IISD-ELA continues to do groundbreaking work. Supported by a grant from the RBC Foundation, over the next two years researchers at the station are examining how artificial intelligence can create solutions to water problems.

“By taking new technologies, such as artificial intelligence, and applying their unique power to our data analysis and our research,” said Geoffrey Gunn, geographer, IISD-ELA, “We will advance understanding of how aquatic ecosystems respond to stress — everything from changing climate to pollution. This will inspire new technologies and strategies for protecting our freshwater ecosystems.”
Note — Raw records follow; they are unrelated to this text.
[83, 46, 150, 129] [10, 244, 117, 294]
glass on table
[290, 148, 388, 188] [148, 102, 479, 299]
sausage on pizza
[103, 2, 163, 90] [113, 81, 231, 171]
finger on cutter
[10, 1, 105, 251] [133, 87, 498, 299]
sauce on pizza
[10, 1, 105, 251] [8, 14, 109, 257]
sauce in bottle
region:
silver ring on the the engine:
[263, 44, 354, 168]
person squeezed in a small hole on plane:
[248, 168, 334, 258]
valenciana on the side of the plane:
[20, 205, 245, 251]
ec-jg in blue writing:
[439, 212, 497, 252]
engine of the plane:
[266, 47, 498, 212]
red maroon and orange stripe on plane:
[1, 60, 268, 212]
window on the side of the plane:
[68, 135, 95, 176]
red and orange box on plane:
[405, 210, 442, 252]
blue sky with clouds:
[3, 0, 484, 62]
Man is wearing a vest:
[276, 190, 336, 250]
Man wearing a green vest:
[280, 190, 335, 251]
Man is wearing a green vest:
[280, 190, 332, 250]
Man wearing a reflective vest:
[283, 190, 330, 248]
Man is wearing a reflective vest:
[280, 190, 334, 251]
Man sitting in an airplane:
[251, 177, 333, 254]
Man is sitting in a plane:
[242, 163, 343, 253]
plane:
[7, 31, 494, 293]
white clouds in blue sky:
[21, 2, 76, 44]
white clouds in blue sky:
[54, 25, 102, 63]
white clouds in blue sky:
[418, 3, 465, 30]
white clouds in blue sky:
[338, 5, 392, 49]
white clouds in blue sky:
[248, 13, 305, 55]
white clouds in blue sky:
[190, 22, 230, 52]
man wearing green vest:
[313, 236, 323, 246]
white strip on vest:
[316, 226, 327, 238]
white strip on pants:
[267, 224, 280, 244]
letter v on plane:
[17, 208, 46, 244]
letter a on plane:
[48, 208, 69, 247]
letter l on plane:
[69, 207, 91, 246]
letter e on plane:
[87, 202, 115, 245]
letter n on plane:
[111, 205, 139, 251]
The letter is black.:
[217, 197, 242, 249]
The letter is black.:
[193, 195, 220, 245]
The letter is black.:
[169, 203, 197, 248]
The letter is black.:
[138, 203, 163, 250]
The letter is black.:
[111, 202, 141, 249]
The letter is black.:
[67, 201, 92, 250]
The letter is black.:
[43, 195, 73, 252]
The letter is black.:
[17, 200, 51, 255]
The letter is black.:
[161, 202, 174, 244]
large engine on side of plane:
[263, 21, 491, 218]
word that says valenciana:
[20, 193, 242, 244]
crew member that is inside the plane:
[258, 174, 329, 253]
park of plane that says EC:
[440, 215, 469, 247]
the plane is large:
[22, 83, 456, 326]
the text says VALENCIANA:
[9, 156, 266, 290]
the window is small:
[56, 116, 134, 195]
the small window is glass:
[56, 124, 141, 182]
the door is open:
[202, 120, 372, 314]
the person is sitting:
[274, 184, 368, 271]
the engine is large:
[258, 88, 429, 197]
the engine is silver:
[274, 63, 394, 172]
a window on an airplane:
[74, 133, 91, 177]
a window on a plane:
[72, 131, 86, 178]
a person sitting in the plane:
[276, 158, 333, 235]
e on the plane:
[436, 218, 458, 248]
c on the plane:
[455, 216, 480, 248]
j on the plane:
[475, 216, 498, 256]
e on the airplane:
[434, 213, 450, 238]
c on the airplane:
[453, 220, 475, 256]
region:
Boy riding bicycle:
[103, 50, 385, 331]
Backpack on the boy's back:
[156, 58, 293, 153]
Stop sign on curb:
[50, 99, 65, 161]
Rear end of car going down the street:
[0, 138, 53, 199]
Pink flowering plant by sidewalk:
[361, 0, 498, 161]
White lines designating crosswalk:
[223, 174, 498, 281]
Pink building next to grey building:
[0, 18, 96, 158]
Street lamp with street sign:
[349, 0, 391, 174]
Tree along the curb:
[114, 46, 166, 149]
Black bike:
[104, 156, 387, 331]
For example, they’ll be determining the feasibility of “smart” systems that could analyse data and warn the public of sewage spills, or invasive zebra mussels in waterways like Lake Winnipeg, in real time.

“We are proud to support the work Lake Winnipeg Foundation, The Gordon Foundation, and IISD-ELA are doing to develop real solutions for freshwater protection,” says Kim Ulmer, regional president for Manitoba, Saskatchewan and Northwestern Ontario at RBC. “Given the pace of environmental changes we’re facing today, technology offers massive potential to develop new solutions to address water and climate changes.”

Working together across organizations, across governments, listening to and valuing each other’s knowledge, that’s how we protect our water, says LWF’s Executive Director Alexis Kanu. It’s all about collaboration and moving towards the future where generations will know Lake Winnipeg, Lake Erie, Lake Taihu and Lake Hopatcong as clean, healthy and blue — not blue-green.